GUY NORRIS / CHINA LAKE
P&W-led team developing powerplant for possible use in supersonic strike missiles
Tests of an advanced pulse detonation engine (PDE) design are coming closer than ever to proving the viability of the concept. Potential applications range from supersonic unmanned combat air vehicles, supersonic strike missiles, hybrid turbofans and a duct-burning single stage to orbit powerplant.
Tests of the PDE design are mid-way through their final phase at the US Naval Air Weapons Center, China Lake, California, under a three-year navy risk-reduction programme. The Pratt & Whitney-led team includes Boeing Phantom Works and United Technologies Research Center, and is focusing on tests of a five-tube PDE design which is conceptually close in size to an engine for a possible navy supersonic strike missile.
Potential benefits of the PDE include low-cost operation and acquisition, almost instant acceleration/deceleration and very few moving parts. PDEs operate by injecting a propellant mixture into a chamber that is open at one end. The mixture is ignited by a spark plug, in this case from a Formula 1 racing car, and the burning fuel rapidly generates a detonation wave that travels through the chamber before the gas from the combustion has time to expand. The explosive pressure from the detonation pushes the exhaust out of the open end of chamber, providing thrust.

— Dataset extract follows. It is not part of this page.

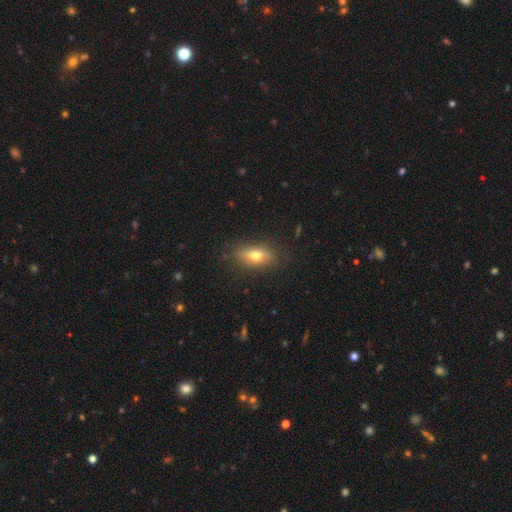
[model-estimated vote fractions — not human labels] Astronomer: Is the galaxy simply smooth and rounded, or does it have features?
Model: smooth — 55% (runner-up: featured or disk, 37%).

The five-tube PDE is connected directly to a pressurised air supply simulating Mach 2.5 inlet pressure and temperature conditions. "We separate the inlet from the unsteady combustion process using a patented valve," says Gary Lidstone, propulsion programmes manager at P&W Seattle Aerosciences Center, Washington. The rotary valve, resembling a bowtie, is spun at 18,000RPM to match the 60Hz operating frequency of each tube, and is fed with ethylene, oxygen and compressed air. The valve modulates the firing sequence with each tube firing every 16.6ms, meaning the engine as a whole fires every 3.5ms.
Although aimed at initial operation and performance demonstration, the small test PDE is already generating between 500lb (2.23kN) and 600lb thrust in each 0.6s firing.